• Wole Soyinka on Yoruba Weddings, Nigerian Movies, and Making Traditions New

    The Danger of Naming Art Before It Has Been Made

    The Yoruba happens to be one of those cultures where a child’s “naming” is more than simply according a new, yet amorphous entity a convenient handle for reference and identification.

    Maybe that is why a lot of thought goes into this process in such societies, why perhaps they indulge in extravagant child-naming rituals—with feasting, dancing, even ancestral masquerades. Not just the parents, but the extended family, sometimes the entire community, is implicated in such an event, at which close members may donate their own naming preferences.

    Thereafter they continue to apply that choice—directly or indirectly—in relating to the offspring. Finally, let us again note that both family and communal histories are recalled through the act of naming, and implications and/or expectations for the future influence of such choices.

    Extravagant claims embedded in a name are a clear giveaway of a community that perhaps loves to show off, most especially in denoting pedigree, while a mousy choice indicates a posture of self-effacement, bordering on timidity, or perhaps a prayer for the child’s tranquil future—and so on and on. Naming—to some degree—reveals even more the nature and aspirations of the name-givers than prayers or predictions for the docile entity, and may be regarded an embedded social agenda.

> RAW DATA:
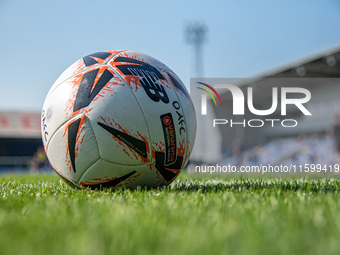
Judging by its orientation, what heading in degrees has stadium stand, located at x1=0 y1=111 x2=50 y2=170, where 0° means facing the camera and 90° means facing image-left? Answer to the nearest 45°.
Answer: approximately 0°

> PARTS OF THE EXERCISE:
1/ Reproduce word for word the stretch of the passage on Yoruba naming from "Thereafter they continue" through "embedded social agenda.".
2/ Using the passage on Yoruba naming, answer each question briefly.
(a) What may extravagant child-naming rituals include?
(b) Which histories are recalled through the act of naming?
(c) What does a mousy choice of name indicate?

> ANSWERS TO THIS EXERCISE:
1/
Thereafter they continue to apply that choice—directly or indirectly—in relating to the offspring. Finally, let us again note that both family and communal histories are recalled through the act of naming, and implications and/or expectations for the future influence of such choices.

    Extravagant claims embedded in a name are a clear giveaway of a community that perhaps loves to show off, most especially in denoting pedigree, while a mousy choice indicates a posture of self-effacement, bordering on timidity, or perhaps a prayer for the child’s tranquil future—and so on and on. Naming—to some degree—reveals even more the nature and aspirations of the name-givers than prayers or predictions for the docile entity, and may be regarded an embedded social agenda.

2/
(a) Feasting, dancing, and even ancestral masquerades.
(b) Both family and communal histories.
(c) A posture of self-effacement, bordering on timidity, or perhaps a prayer for the child's tranquil future.